As the jury delivered the verdict shortly after 4:30 p.m., the former student clutched the back of the bench in front of him, and appeared visibly upset, his face flushed. He and his parents left the courtroom.
But even with Judge Randy Chapman warning the jurors, they could only consider the testimony of other students in deciding whether they thought the contact with the boy was intentional or accidental, the prior charges – and the fact that the school did not report them to the police until after the boy made the report – was a central theme of the district attorney’s case.
Prosecutor Gabrielle Foote repeatedly pressed a defense witness, Vandenbulcke’s former supervisor, Don Ducharme, about his failure to take notes of his interviews with the students or to inform the police or the agent of the school resources.
It was only after the boy’s father called the police that the school disclosed the other students’ complaints – and they had set up meetings between Vandenbulcke and the students to ‘talk about it’.
But Chapman warned jurors to only consider what allegedly happened between the boy and Vandenbulcke on November 12, 2019.
Vandenbulcke, a former chef, restaurateur and instructor, called that day “the worst day of my life” at least twice while on the witness stand in his own defense.
Later, in his closing argument before the jury, LaFlamme argued that the boy’s account made no sense.

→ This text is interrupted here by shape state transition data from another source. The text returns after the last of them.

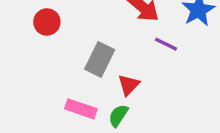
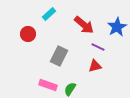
red triangle: (129, 85) -> (95, 66), moved, turned 32

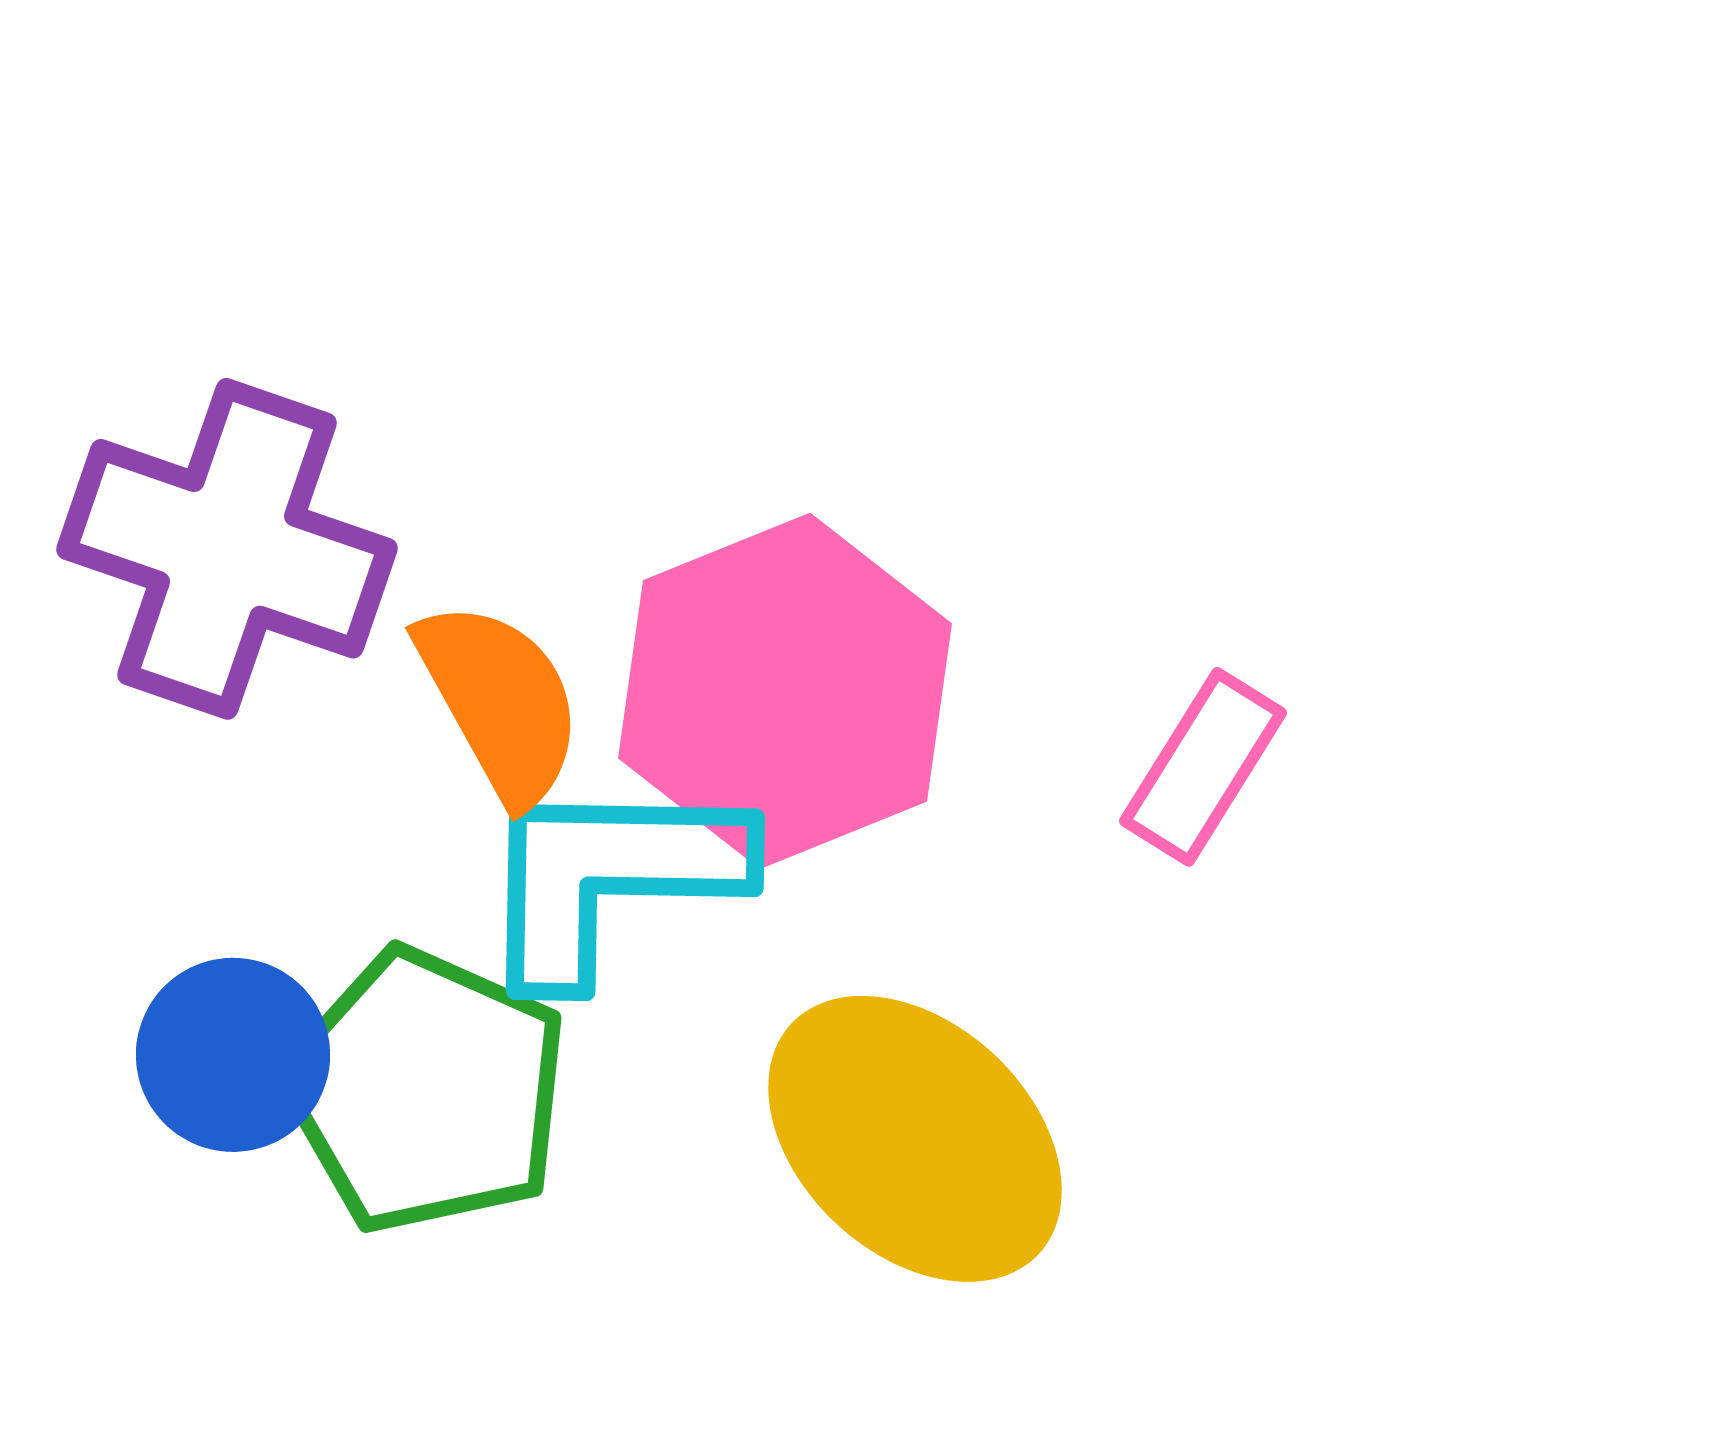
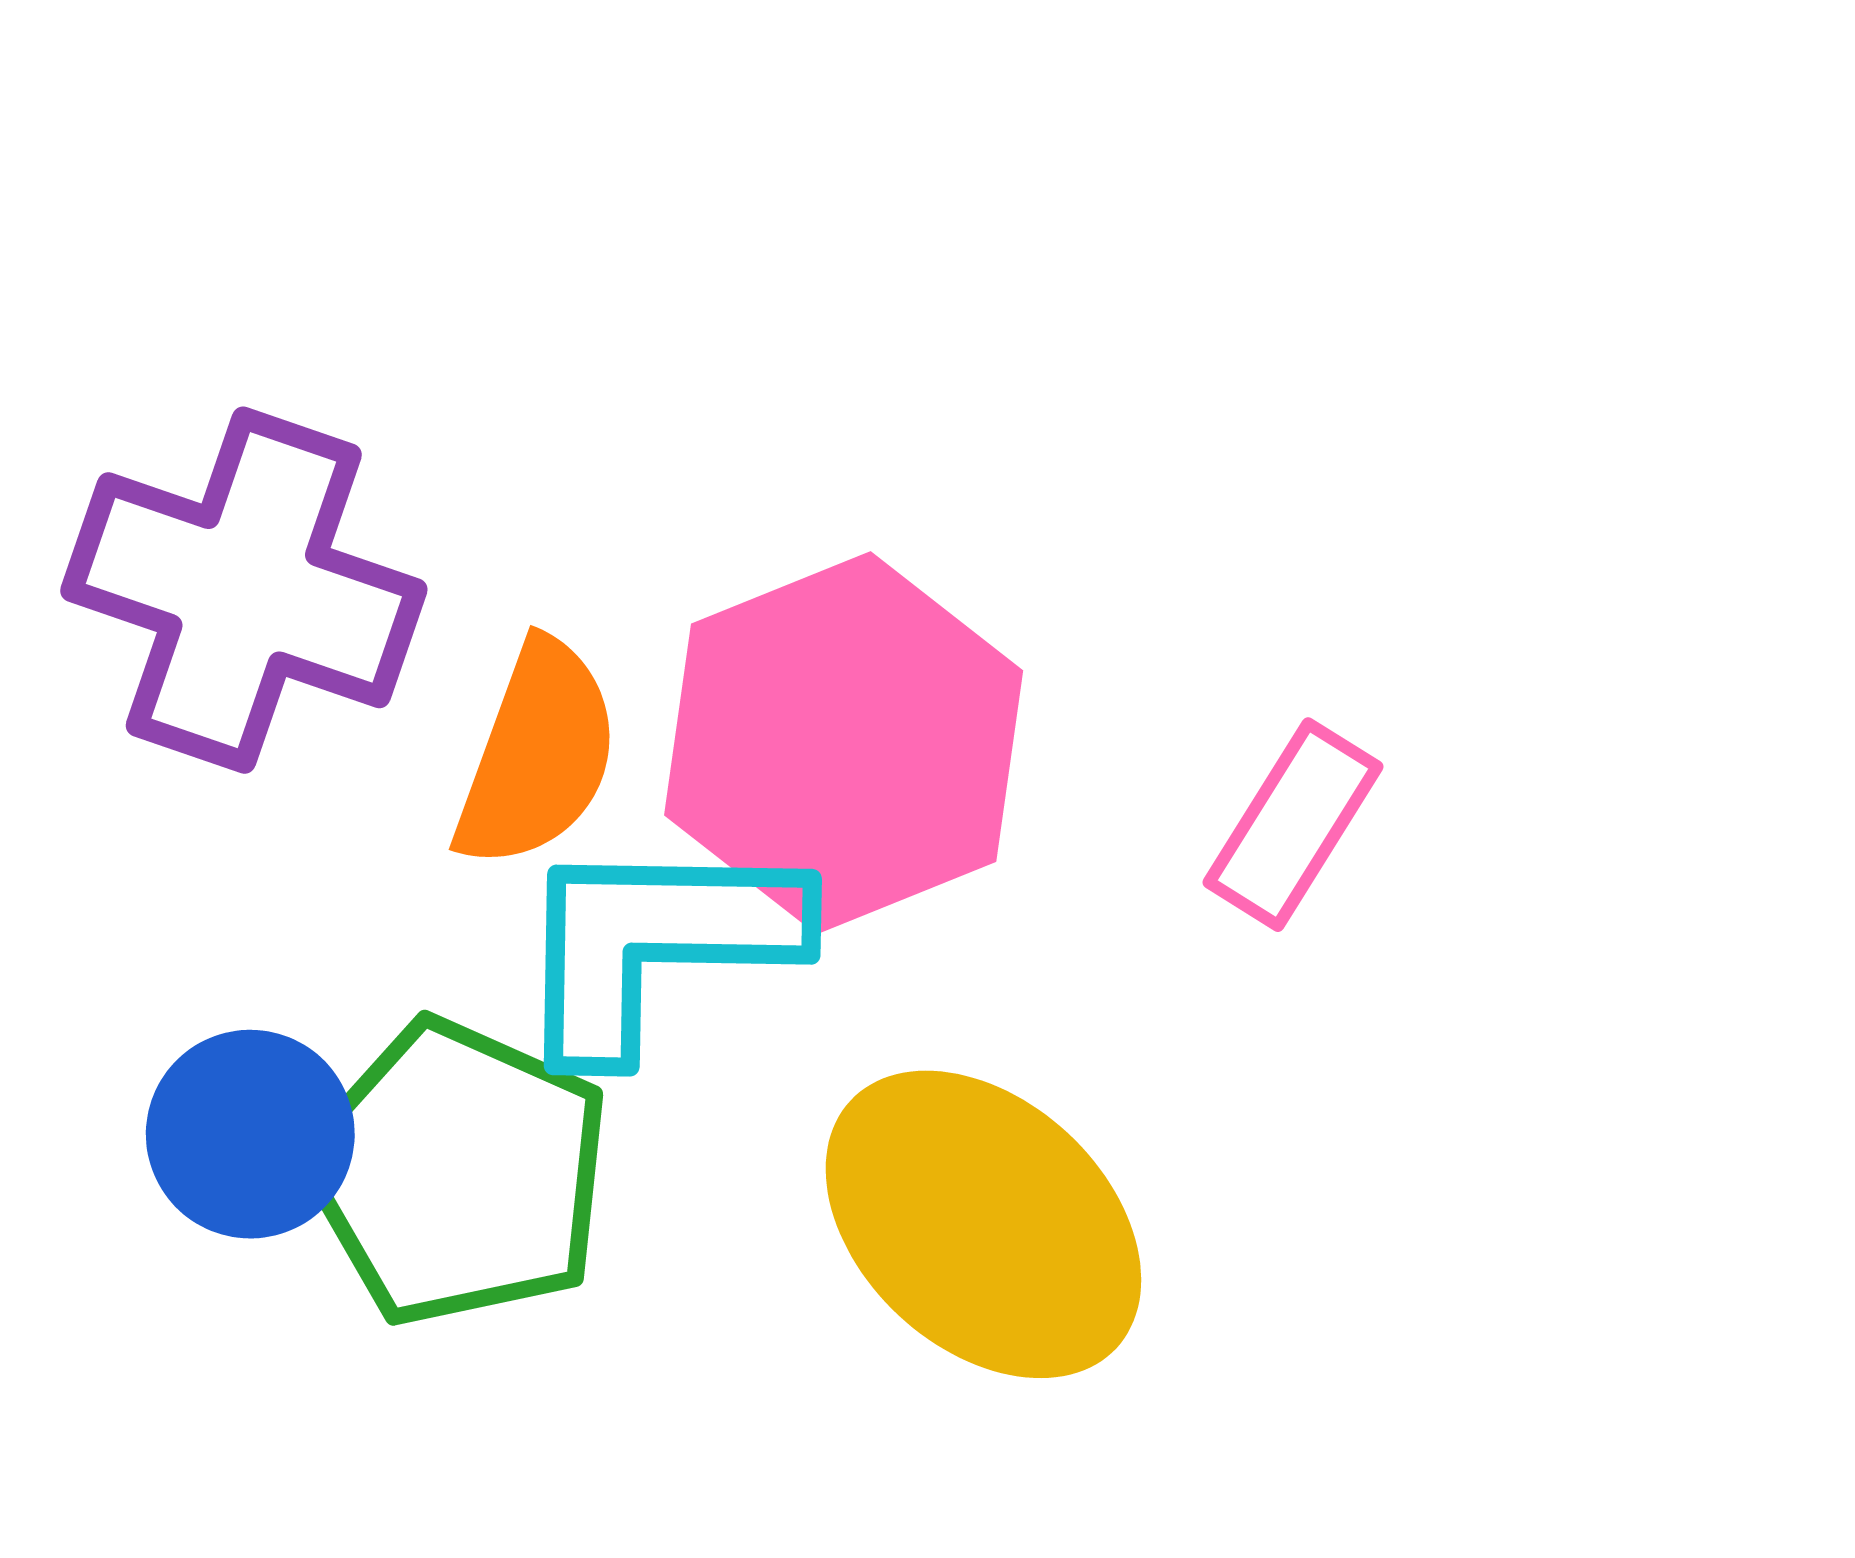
orange semicircle: (500, 702) -> (537, 755), turned 49

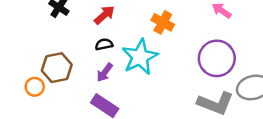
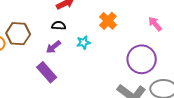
cyan star: (140, 57) -> (83, 42), size x0.5

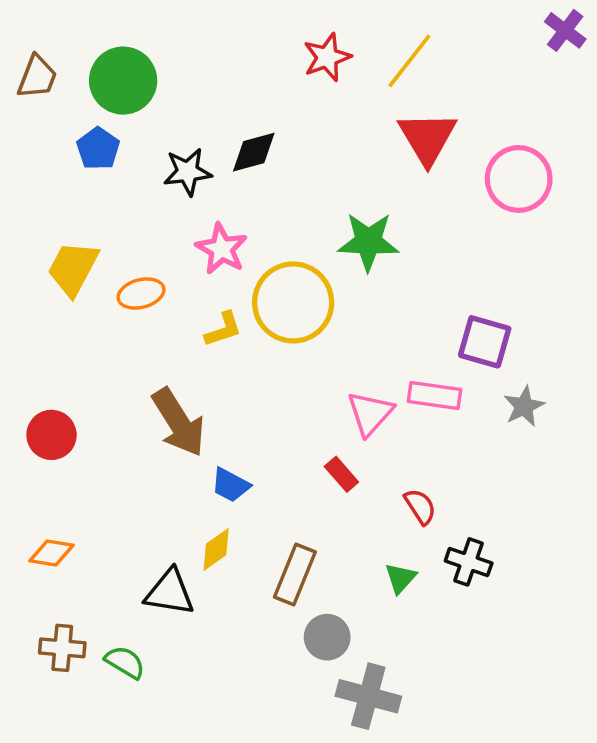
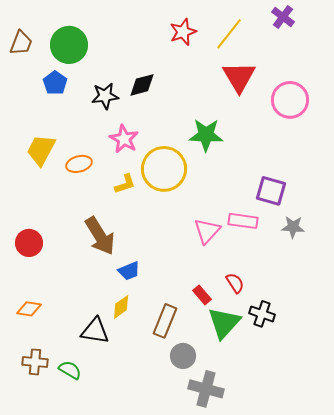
purple cross: (565, 30) -> (283, 17), moved
gray star: (524, 406) -> (293, 227), turned 30
red rectangle: (341, 474) -> (202, 295), moved
blue trapezoid: (230, 485) -> (129, 271), turned -50
green triangle: (401, 578) -> (224, 323), size x1.8

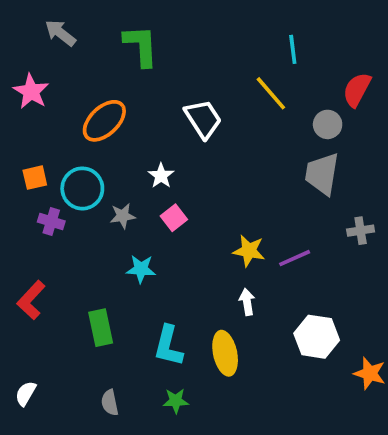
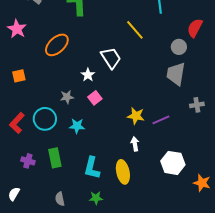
yellow line: (271, 93) -> (135, 30), moved
white trapezoid: (203, 119) -> (111, 58), moved
cyan circle: (82, 188) -> (45, 119), moved
purple cross: (51, 221) -> (28, 161), moved
red L-shape: (31, 300) -> (17, 123), moved

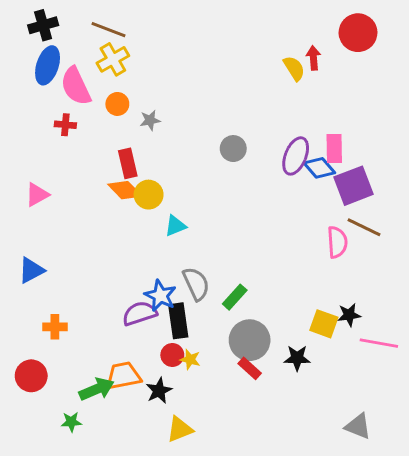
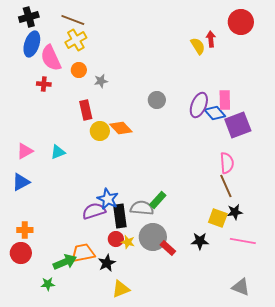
orange diamond: (125, 190) -> (121, 128), moved
pink triangle: (37, 195) -> (25, 151), moved
cyan triangle: (175, 226) -> (58, 152), moved
brown line: (364, 227) -> (226, 186), moved, turned 40
gray semicircle: (196, 284) -> (142, 208), moved, turned -60
orange cross: (55, 327) -> (25, 230), moved
gray circle: (250, 340) -> (153, 237), moved
pink line: (379, 343) -> (243, 241), moved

“If he was molested once and got word from his friends that something happened to them, why in God’s name would you go back… there when he’s alone, to make a sauce?” LaFlamme asked the jurors in his closing argument. “Why would you do that? It goes against common sense. A 16-year-old kid who’s just been shot and feels disgusted, he feels violated, he’s not going to go back.”
LaFlamme also suggested the boy could have called his father, who was planning to visit the school at lunchtime, or went to the school resource officer.
He suggested that other details the boy testified to were details “matching his account”.
Foote argued that at the time of the allegations about the boy, however, Vandenbulcke was on notice, having been brought into the office to hear other students’ complaints a week earlier.
“He wasn’t oblivious to the fact that he made people feel uncomfortable,” Foote explained. “He didn’t care.”
She suggested the boy’s account was consistent with the kind of “shock” a teenager would feel after such an event, raising her voice to tell the jury: “It’s normal. Everything (he) did was normal, but what the defendant did was not,” Foote explained.
“It was no accident,” Foote explained. “Accidents don’t happen to one person twice in five minutes and they don’t happen to multiple people in the same way.”
Vandenbulcke testified that he is now retired from teaching. He surrendered his teaching license after his arrest and in recent years has worked at various times for the businesses of his adult children.